Encontró a tres compañeros mientras subía la cuesta, todos sonaron las bocinas de sus unidades en señal de saludo, él contestó de la misma forma. Más adelante dos niños le hicieron señales para que parada y así lo hizo; al bajarse del vehículo vio que en el fondo de un abismo se encontraba un turismo de color rojo semidestruido.

Abajo escuchaba los lamentos de una mujer. Se regresó a la rastra, agarró dos fuertes lazos, ató un extremo a un árbol y bajó lentamente al fondo del abismo para ayudar a los heridos. Había una mujer atrapada en la parte delantera que trataba de salir por una ventana, pero sus esfuerzos eran inútiles. José Antonio, utilizando un palo grueso como palanca, abrió la puerta y pudo sacar a la mujer.
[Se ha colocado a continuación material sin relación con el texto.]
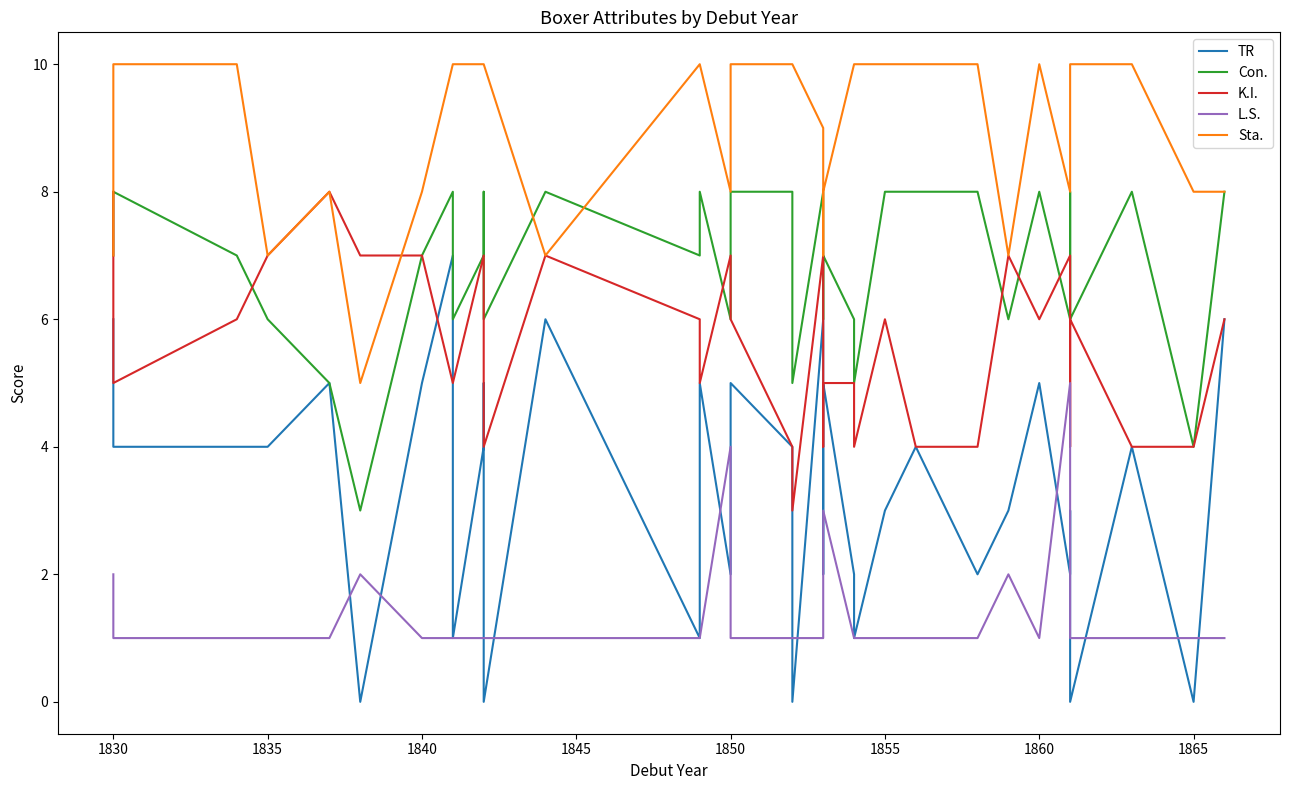

What is the value of the TR point at the 1st from the left?

6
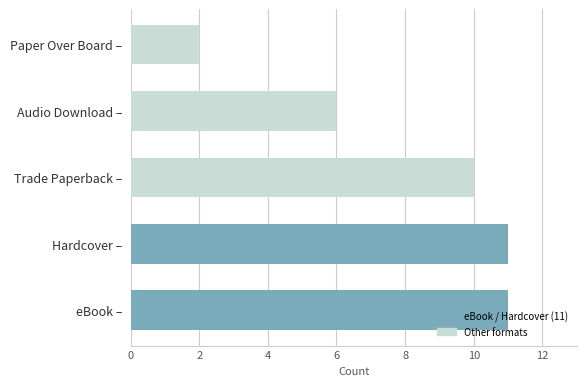

What is the smallest value displayed?

2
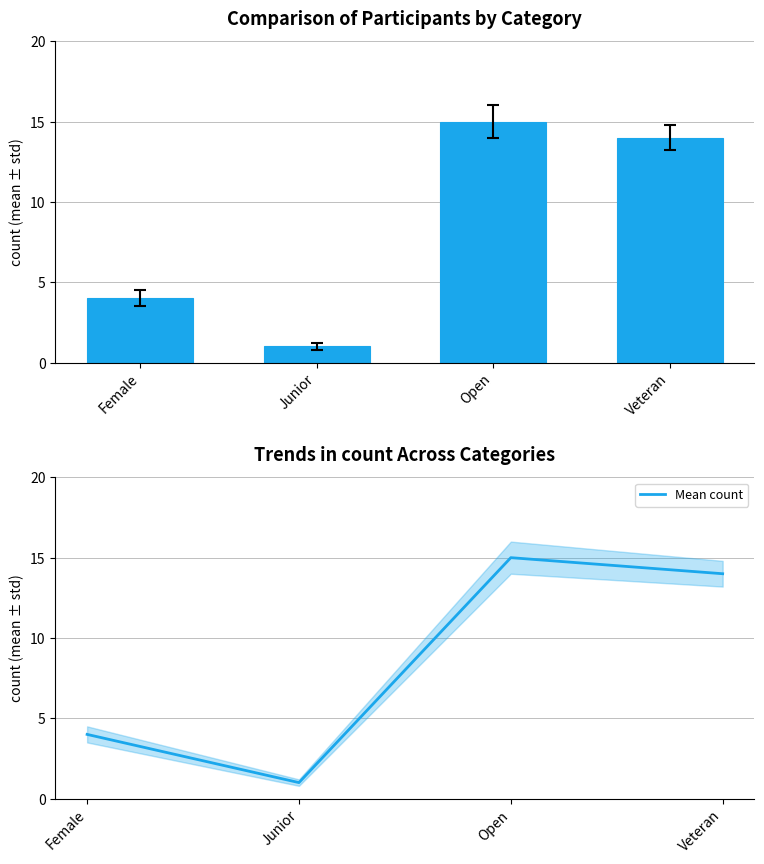

At Female, list the series in order from smallest to largest.

count, Mean count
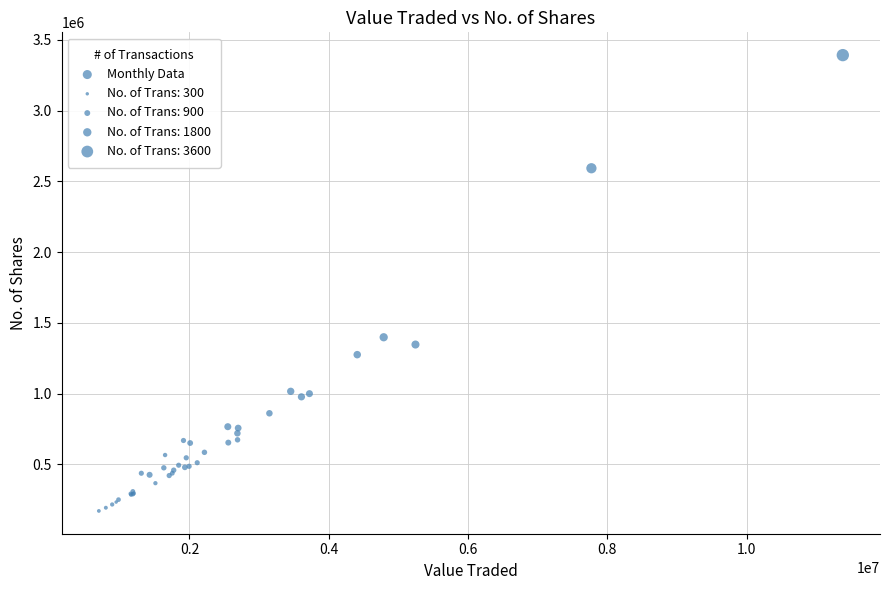

What Y value in the scatter plot is closest to 1781829?

1398557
Sobre el timón estaba el cadáver de un hombre de unos cuarenta años de edad. «Es mi papá», dijo la joven mal herida, «se nos atravesó una vaca y por esquivarla caímos en el abismo».

Con gran esfuerzo subió a la joven, que se identificó como Patricia López. La llevó hasta la rastra y con delicadeza la sentó sobre el asiento; luego buscó a los niños que le habían hecho la señal de parada, pero ya se habían ido. «Posiblemente tuvieron miedo», pensó, «voy a seguir mi camino lo más pronto para llevar a esta muchacha al hospital y dar aviso a la policía del accidente».

Encendió el vehículo y aceleró, el carro iba liviano porque no llevaba carga. Pasó por La Venta haciendo señas gritando, «¡Hey, a medio kilómetro hubo un accidente… vayan a ver, yo llevo una persona herida!».

La joven llevaba un golpe en la frente y una herida en el brazo izquierdo, iba recostada sobre el asiento del pasajero mientras José Antonio hacía esfuerzos supremos para ganar mayor velocidad. Aproximadamente a las seis de la tarde comenzó a oscurecer, José Antonio encendió las luces del carro y miró que la joven seguía dormida. Al pasar por Sabanagrande respondió el saludo de otro compañero que pasó sonando la potente bocina de su rastra, e inmediatamente pensó que la joven había despertado por el ruido; pero al ver hacia el asiento, tuvo que frenar, pues ella no estaba ahí. Era imposible que se bajara y saltara del vehículo, y las manchas de sangre también habían desaparecido. José Antonio estacionó la rastra a orillas de la carretera, corrió hacia una casa y cuando abrieron la puerta cayó desmayado. Después de haber sido hospitalizado por terribles alucinaciones, se dio cuenta de que el accidente que había visto había ocurrido diez años atrás; en él habían fallecido una joven llamada Patricia López, sus dos hermanos y su padre. De aquel vehículo sólo quedaban hierros viejos y retorcidos.

Aquella fue una experiencia tenebrosa, única en la vida del motorista, quien renunció a su trabajo y actualmente labora como agente de seguridad privada. Aún se estremece cuando recuerda que subió el cuerpo de una joven que ya había fallecido y la llevó en la cabina de su rastra. Durante muchos años había guardado silencio, «Ahora que he contado esta historia me siento liberado», dijo.